The Children’s Hospital raised $1.062 billion in 2016, of which $1.045 billion was from patient and program services meaning 98% of revenue comes from patients (including insurance) and program services. Although there appears to be a shortfall of about $17 million, the Children’s Hospital also collected $35 million from contributions, a grant from CHF, government grants, investment income, parking, and lab income which was partially offset by a $18 million loss on investments. The bottom line is that 98% of the income of the hospital came from patients (including insurance) and program services.
Expenses for the Children’s Hospital were $1.037 billion (not including depreciation) which means the hospital was self-sustaining. Even if the hospital was not self-sustaining, the organization had $534 million in net fund assets at year-end (all of which were unrestricted).
The IRS Form 990 (2016) reports CHF raised $71.3 million from four sources:
- $51.1 million: Contributions, Gifts, and Grants
- $ 7.5 million: Fundraising Events ($8.5 million less $1 million in fundraising event losses)
- $ 9.2 million: Investment Income
- $ 3.5 million: Gain on the sale of assets
Expenses totaled $47.8 million and were reported as follows:
- $10.8 million (15% of revenue): Salaries, Benefits, Pensions, and Payroll Taxes
- $ 3.9 million (5% of revenue): Overhead (no detail provided)
- $ 3.2 million (4% of revenue): Other Expenses (no detail provided)
- $ 2.0 million (3% of revenue): Fees for Services (Fundraising and Legal)

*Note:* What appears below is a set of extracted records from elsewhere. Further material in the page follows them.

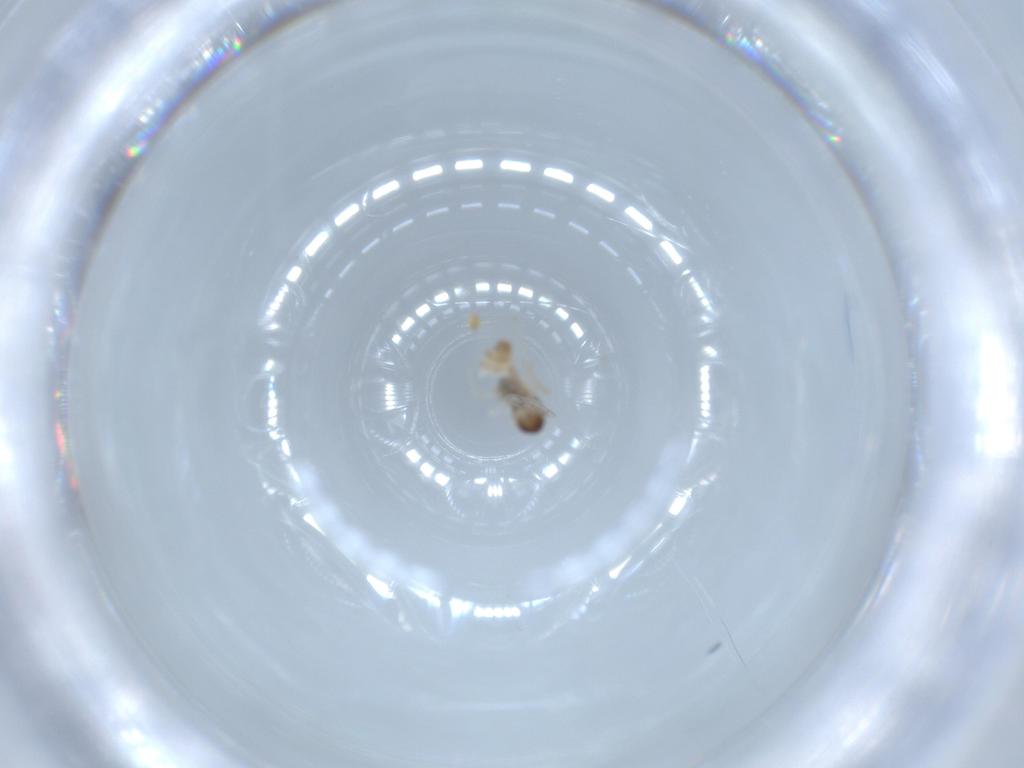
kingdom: Animalia
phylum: Arthropoda
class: Insecta
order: Diptera
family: Cecidomyiidae
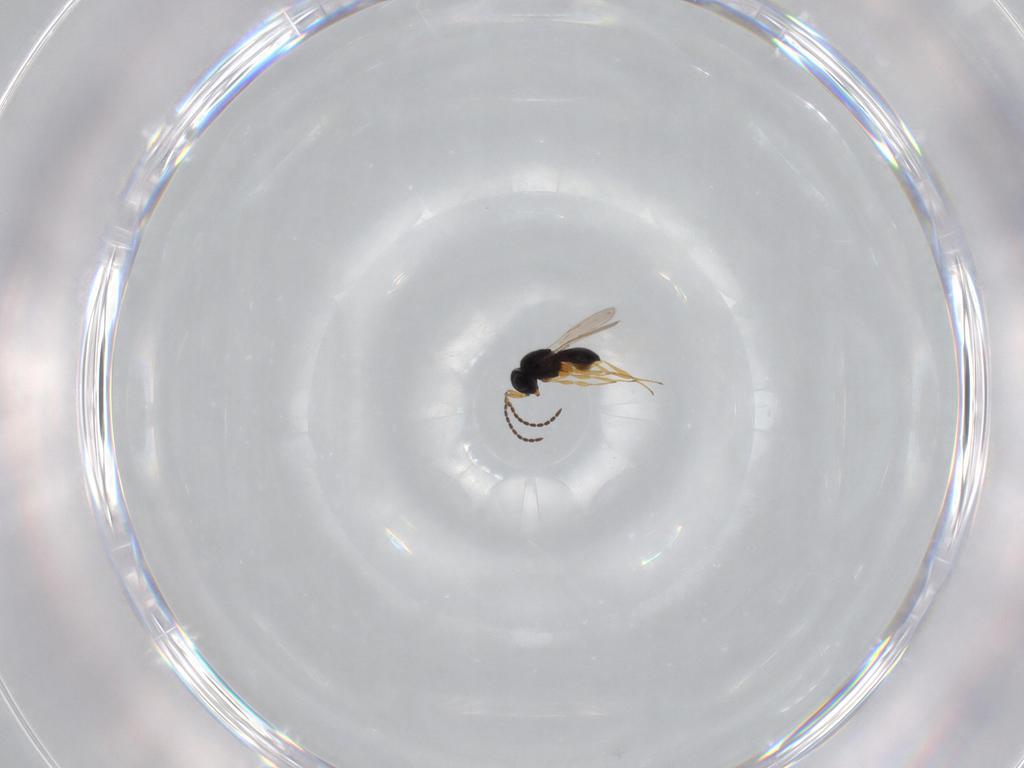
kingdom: Animalia
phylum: Arthropoda
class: Insecta
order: Hymenoptera
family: Scelionidae
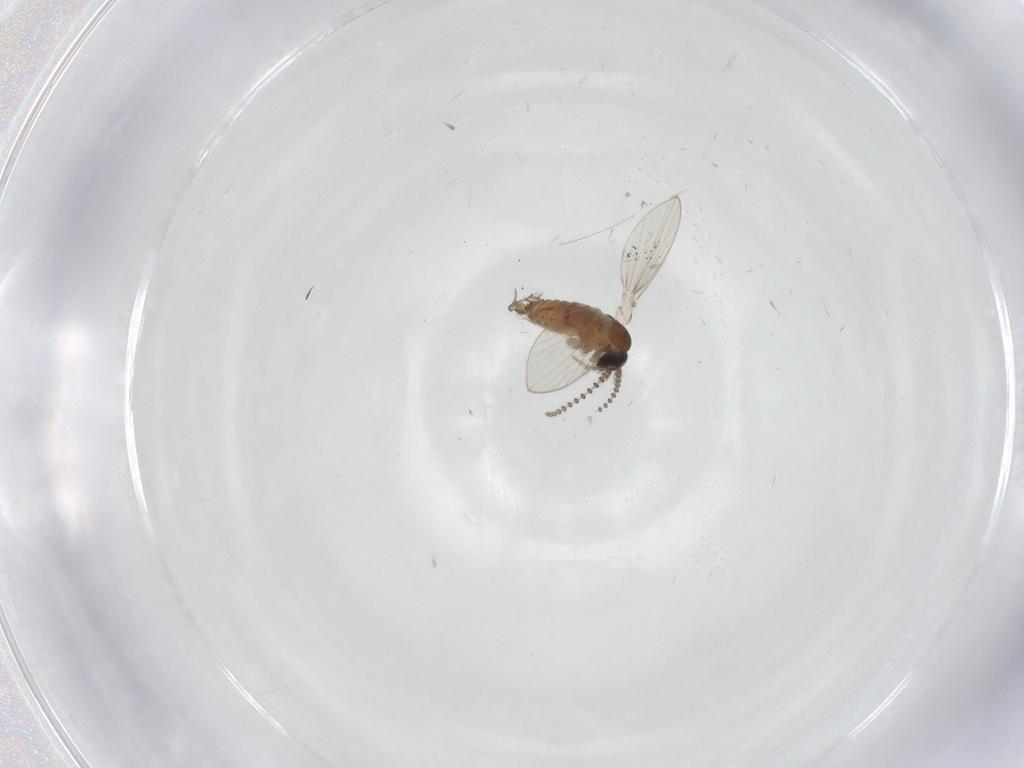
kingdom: Animalia
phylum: Arthropoda
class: Insecta
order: Diptera
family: Psychodidae
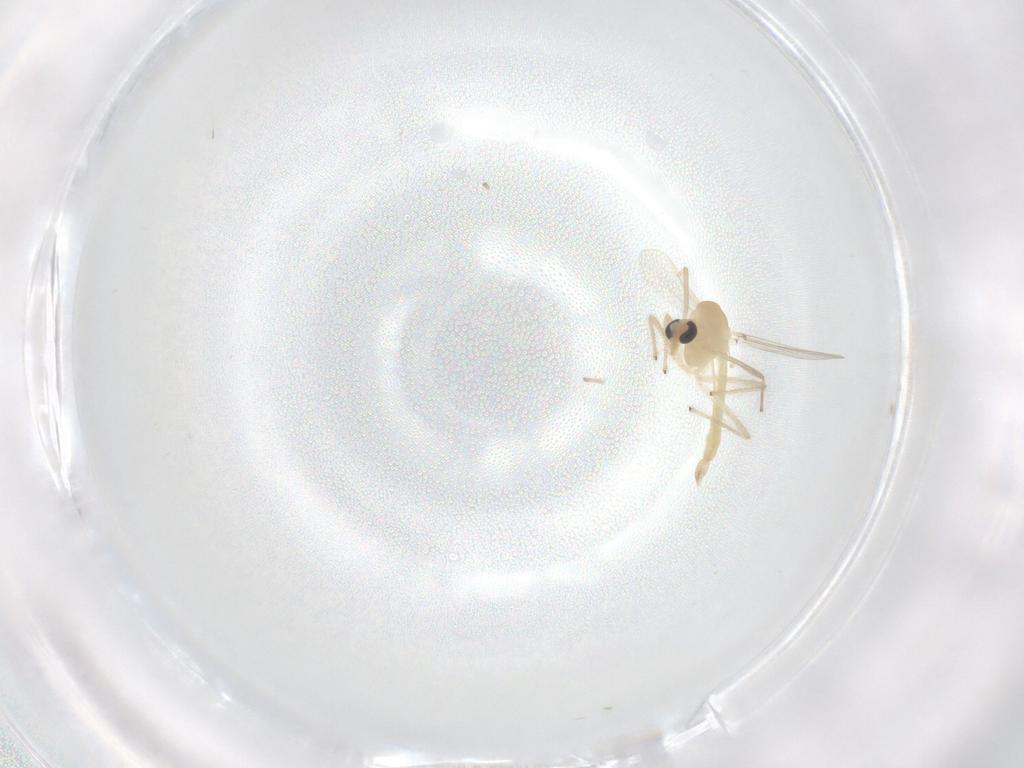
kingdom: Animalia
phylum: Arthropoda
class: Insecta
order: Diptera
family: Chironomidae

- $1.9 million (3% of revenue): Office, IT, and Occupancy
- $ .9 million (1% of revenue): Travel and Conferences
- $ .5 million (1% of revenue): Advertising and Promotion
- $23.2 million (32% of revenue): Subtotal Expenses (to manage the foundation and do fundraising)

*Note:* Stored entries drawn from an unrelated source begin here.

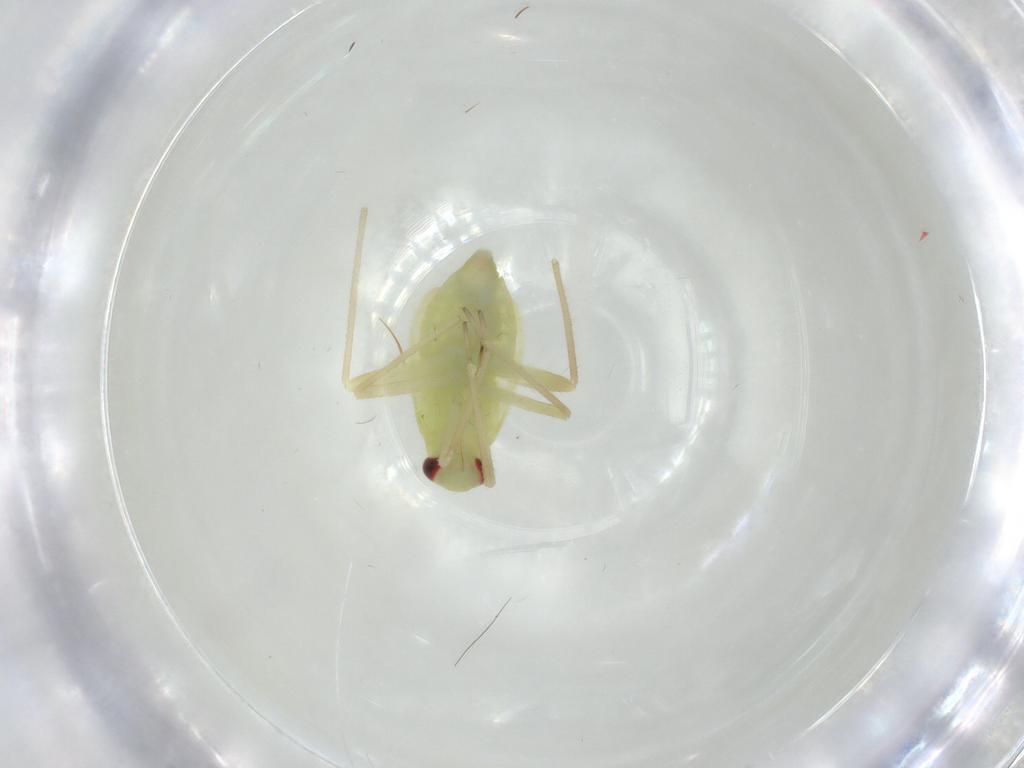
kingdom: Animalia
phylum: Arthropoda
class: Insecta
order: Hemiptera
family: Miridae
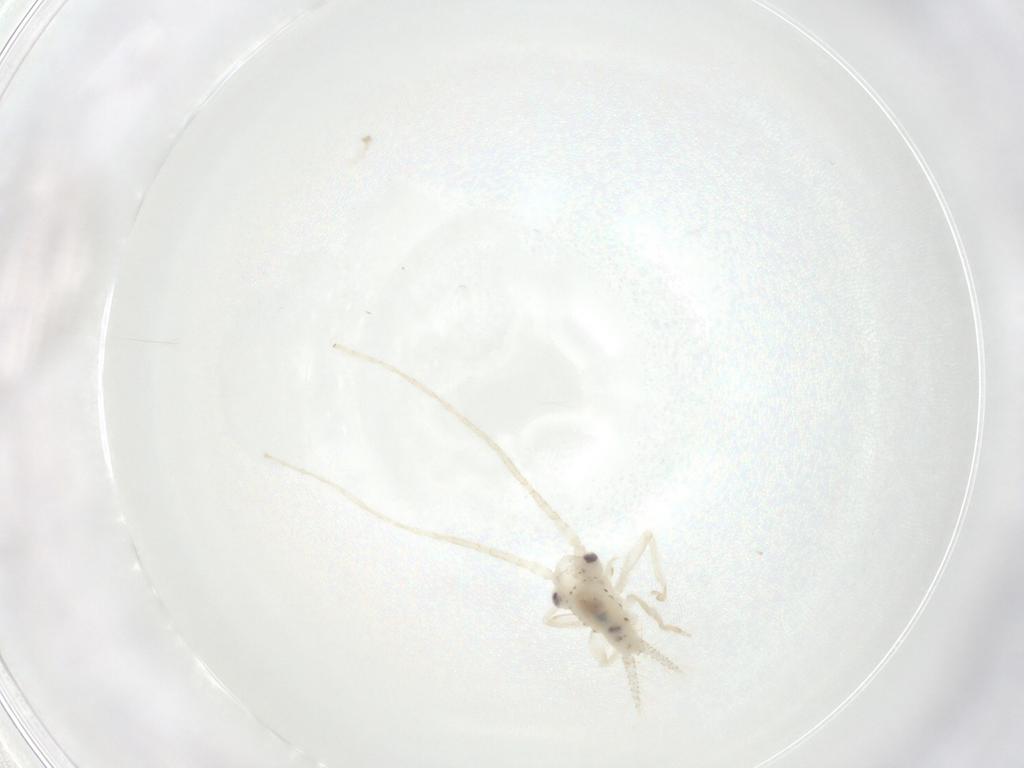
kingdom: Animalia
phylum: Arthropoda
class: Insecta
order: Orthoptera
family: Trigonidiidae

- $24.6 million (35% of revenue: Grants
- $47.8 million (67% of revenue): Total Expenses
In summary, CHF raised $71.3 million, spent $23.2 million managing the foundation and conducting fundraising, gave $24.6 million in grants, and placed the remaining $23.5 million in net fund assets.
Using the above information, $100 in revenue was spent as follows;
-$ 15: Salaries, Benefits, Pensions, and Payroll Taxes
-$ 5: Overhead
-$ 4: Other Expenses (no detail provided)
-$ 3: Fees for Services (legal and fundraising)
-$ 1: Travel and Conferences
-$ 1: Advertising and Promotion
-$ 32: Subtotal Expenses (to manage the foundation and do fundraising)
$ 68: Revenue Remaining
-$ 35: Grants
$ 33: Revenue Remaining: To Fund Balance
As illustrated above, CHF used 32% of revenue or $32 out of every $100 in revenue, to manage the foundation and conduct fundraising. $35 out of every $100 raised was awarded in grants and $33 million was added to the net fund balance which had a balance of $447 million at year-end.
In closing, the following comments are noteworthy:
- CHF spent $32 out of every $100 reported on overhead, much of which is undefined. $3.9 million in “overhead” should be detailed as should the $3.2 million in “other” expenses.
- CHF reports no employees and no individual that made more than $100,000 in total compensation and yet $10.8 million was spent on salaries, benefits, pensions, and payroll taxes.
- The 990 reports CHF lost about $1 million on fundraising events. Specifically, CF reports $1.2 million in “other direct expenses” (no other detail provided) which are not rent or facility costs, food and beverage or entertainment.
- Of the $24.6 million in grants awarded, $14 million was to the Children’s Hospital (an affiliated organization) and $10.3 million was to the Children’s Research Institute (also an affiliated organization).